The paper aims to address the limitations present in current molecular generation models, where most existing models only pursue the basic properties of generated molecules (such as chemical validity, uniqueness, etc.), and few models can simultaneously optimize multiple important molecular properties (e.g., Quantitative Estimate of Drug-likeness (QED) and penalized logP value (PlogP)). Therefore, the goal of the paper is to propose a new method to generate molecules with multiple desired properties. Specifically, the main contributions of the paper include: 1. **Multi-attribute optimization**: A novel method is proposed to generate molecules with multiple desired properties, marking the first attempt to simultaneously optimize multiple properties in generated molecules. 2. **Dual-level diffusion model**: The diffusion model framework is improved by diffusing at two structural levels (whole molecule and molecular fragments) in the form of a mixture of Gaussian distributions. 3. **Molecular fragmentation method based on electronic effects**: A new molecular fragmentation method is developed, based on electronic effects, to select fragments closely related to molecular properties. 4. **Multi-objective optimization strategy**: Two strategies are employed to optimize multiple properties of generated molecules.
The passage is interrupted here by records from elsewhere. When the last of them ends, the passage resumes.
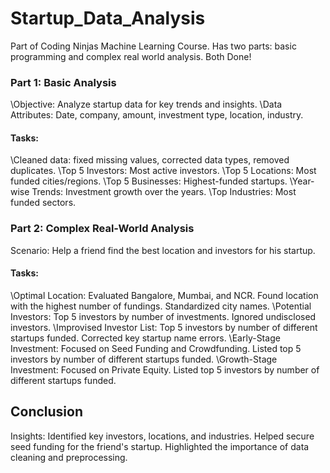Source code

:# Startup_Data_Analysis
Part of Coding Ninjas Machine Learning Course. Has two parts: basic programming and complex real world analysis. Both Done!


### Part 1: Basic Analysis
\Objective: Analyze startup data for key trends and insights.
\Data Attributes: Date, company, amount, investment type, location, industry.
#### Tasks:
\Cleaned data: fixed missing values, corrected data types, removed duplicates.
\Top 5 Investors: Most active investors.
\Top 5 Locations: Most funded cities/regions.
\Top 5 Businesses: Highest-funded startups.
\Year-wise Trends: Investment growth over the years.
\Top Industries: Most funded sectors.
### Part 2: Complex Real-World Analysis
Scenario: Help a friend find the best location and investors for his startup.
#### Tasks:
\Optimal Location:
Evaluated Bangalore, Mumbai, and NCR.
Found location with the highest number of fundings.
Standardized city names.
\Potential Investors:
Top 5 investors by number of investments.
Ignored undisclosed investors.
\Improvised Investor List:
Top 5 investors by number of different startups funded.
Corrected key startup name errors.
\Early-Stage Investment:
Focused on Seed Funding and Crowdfunding.
Listed top 5 investors by number of different startups funded.
\Growth-Stage Investment:
Focused on Private Equity.
Listed top 5 investors by number of different startups funded.
## Conclusion
Insights:
Identified key investors, locations, and industries.
Helped secure seed funding for the friend's startup.
Highlighted the importance of data cleaning and preprocessing.
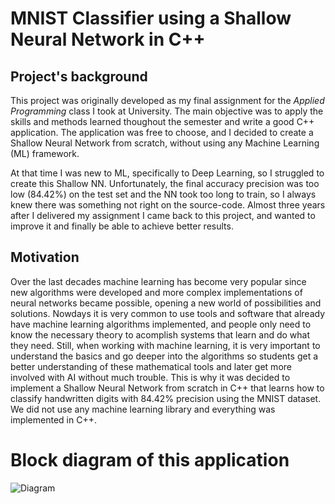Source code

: # MNIST Classifier using a Shallow Neural Network in C++

## Project's background
This project was originally developed as my final assignment for the *Applied Programming* class I took at University. The main objective was to apply the skills and methods learned thoughout the semester and write a good C++ application. The application was free to choose, and I decided to create a Shallow Neural Network from scratch, without using any Machine Learning (ML) framework.

At that time I was new to ML, specifically to Deep Learning, so I struggled to create this Shallow NN. Unfortunately, the final accuracy precision was too low (84.42%) on the test set and the NN took too long to train, so I always knew there was something not right on the source-code. Almost three years after I delivered my assignment I came back to this project, and wanted to improve it and finally be able to achieve better results.

## Motivation
Over the last decades machine learning has become very popular since new algorithms were developed and more complex implementations of neural networks became possible, opening a new world of possibilities and solutions. Nowdays it is very common to use tools and software that already have machine learning algorithms implemented, and people only need to know the necessary theory to acomplish systems that learn and do what they need. Still, when working with machine learning, it is very important to understand the basics and go deeper into the algorithms so students get a better understanding of these mathematical tools and later get more involved with AI without much trouble. This is why it was decided to implement a Shallow Neural Network from scratch in C++ that learns how to classify handwritten digits with 84.42% precision using the MNIST dataset. We did not use any machine learning library and everything was implemented in C++.

# Block diagram of this application

![Diagram](https://user-images.githubusercontent.com/44409207/124809456-c19ce100-df25-11eb-9368-1da92592e3a4.png)
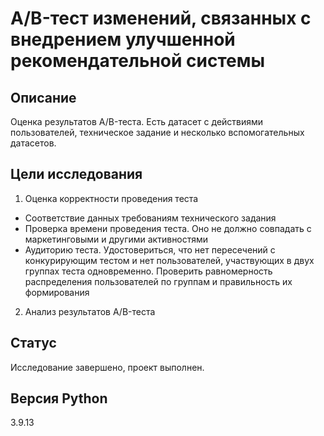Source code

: # A/B-тест изменений, связанных с внедрением улучшенной рекомендательной системы

## Описание

Оценка результатов A/B-теста. Есть датасет с действиями пользователей, техническое задание и несколько вспомогательных датасетов.

## Цели исследования

1. Оценка корректности проведения теста
* Соответствие данных требованиям технического задания
* Проверка времени проведения теста. Оно не должно совпадать с маркетинговыми и другими активностями
* Аудиторию теста. Удостовериться, что нет пересечений с конкурирующим тестом и нет пользователей, участвующих в двух группах теста одновременно. Проверить равномерность распределения пользователей по группам и правильность их формирования
2. Анализ результатов A/B-теста

## Статус

Исследование завершено, проект выполнен.

## Версия Python

3.9.13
One is to use an energy-guided function to optimize the validity of molecules; the other is to use a multi-objective mechanism to simultaneously optimize multiple properties. Experimental results show that the proposed model outperforms the current state-of-the-art models on benchmark datasets QM9 and ZINC250K, achieving 100% in basic properties such as validity and uniqueness, and significantly outperforming other models in key properties such as QED and PlogP. This demonstrates the effectiveness of the new method in generating high-quality molecules with multiple desired properties.